1) create sub fucntion and do must to have pre configuration through 
devlink
2) only after sub function is created one more available instance was 
added and shown through sysfs
3) user can choose to create and use that mdev instance as it did for 
other type of device like vGPU
4) devlink can still use to report other stuffs


> It got syscaller support too, which is great for validation.

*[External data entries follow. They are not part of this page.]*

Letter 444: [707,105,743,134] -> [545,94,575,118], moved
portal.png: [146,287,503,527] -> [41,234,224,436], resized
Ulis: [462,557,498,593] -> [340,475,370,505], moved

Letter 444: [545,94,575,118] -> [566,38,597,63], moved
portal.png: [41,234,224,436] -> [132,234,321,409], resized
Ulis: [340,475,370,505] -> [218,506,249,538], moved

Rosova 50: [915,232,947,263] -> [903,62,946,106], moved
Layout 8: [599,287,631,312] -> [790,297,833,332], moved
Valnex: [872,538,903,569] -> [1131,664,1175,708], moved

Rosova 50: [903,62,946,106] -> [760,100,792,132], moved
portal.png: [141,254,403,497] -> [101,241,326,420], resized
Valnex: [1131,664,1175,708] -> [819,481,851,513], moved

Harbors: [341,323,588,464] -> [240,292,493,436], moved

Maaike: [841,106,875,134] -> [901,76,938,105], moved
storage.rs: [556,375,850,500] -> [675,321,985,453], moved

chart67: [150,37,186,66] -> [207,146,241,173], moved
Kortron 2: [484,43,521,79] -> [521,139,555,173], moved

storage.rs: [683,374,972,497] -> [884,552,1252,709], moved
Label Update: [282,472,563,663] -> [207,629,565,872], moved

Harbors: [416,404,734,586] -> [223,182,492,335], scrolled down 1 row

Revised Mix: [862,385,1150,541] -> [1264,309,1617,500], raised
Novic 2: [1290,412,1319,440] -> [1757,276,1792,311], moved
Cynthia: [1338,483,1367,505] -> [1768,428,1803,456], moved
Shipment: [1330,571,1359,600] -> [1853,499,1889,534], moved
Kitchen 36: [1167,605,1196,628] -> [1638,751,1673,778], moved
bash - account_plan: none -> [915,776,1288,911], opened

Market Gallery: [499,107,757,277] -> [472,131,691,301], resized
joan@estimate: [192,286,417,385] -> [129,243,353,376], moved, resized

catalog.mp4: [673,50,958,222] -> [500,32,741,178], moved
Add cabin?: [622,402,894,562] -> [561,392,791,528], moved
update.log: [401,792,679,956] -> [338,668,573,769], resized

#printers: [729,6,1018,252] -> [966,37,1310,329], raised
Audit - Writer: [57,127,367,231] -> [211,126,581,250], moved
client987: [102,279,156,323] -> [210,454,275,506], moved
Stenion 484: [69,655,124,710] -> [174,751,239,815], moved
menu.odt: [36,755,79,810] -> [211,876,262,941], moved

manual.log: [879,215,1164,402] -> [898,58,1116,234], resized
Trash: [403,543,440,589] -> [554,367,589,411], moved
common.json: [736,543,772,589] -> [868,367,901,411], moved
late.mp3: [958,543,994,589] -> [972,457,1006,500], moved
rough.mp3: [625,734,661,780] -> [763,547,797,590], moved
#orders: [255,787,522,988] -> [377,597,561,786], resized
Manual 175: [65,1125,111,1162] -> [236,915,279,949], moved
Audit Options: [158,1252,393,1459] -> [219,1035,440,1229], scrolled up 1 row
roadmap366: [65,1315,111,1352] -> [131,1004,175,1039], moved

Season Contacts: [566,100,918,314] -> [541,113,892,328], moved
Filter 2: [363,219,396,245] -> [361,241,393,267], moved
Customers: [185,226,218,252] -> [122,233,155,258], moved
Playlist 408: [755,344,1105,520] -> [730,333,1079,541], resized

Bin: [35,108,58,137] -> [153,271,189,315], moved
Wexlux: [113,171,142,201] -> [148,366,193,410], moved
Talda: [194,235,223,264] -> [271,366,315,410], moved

> I have posted subfunction series with mdev and used devlink for all rest of the esw and mgmt. interface to utilize it.
>
> sriov via sysfs and devlink sriov/esw handling has some severe locking issues, mainly because they are from two different interfaces.
>
>> events to devlink or do post or pre configuration through devlink. This is much
>> more easier than forcing all vendors to use devlink.
>>
> It is not about forcing. It is about leveraging existing kernel framework available without reinventing the wheel.
> I am 100% sure, implementing health, dumps, traces, reporters, syscaller, monitors, interrupt configs, extending params via sysfs will be no-go.
> sysfs is not meant for such things anymore. Any modern device management will need all of it.


I'm not familiar with other type of devices, but they should have their 
own vendor specific way to do that. That the real problems.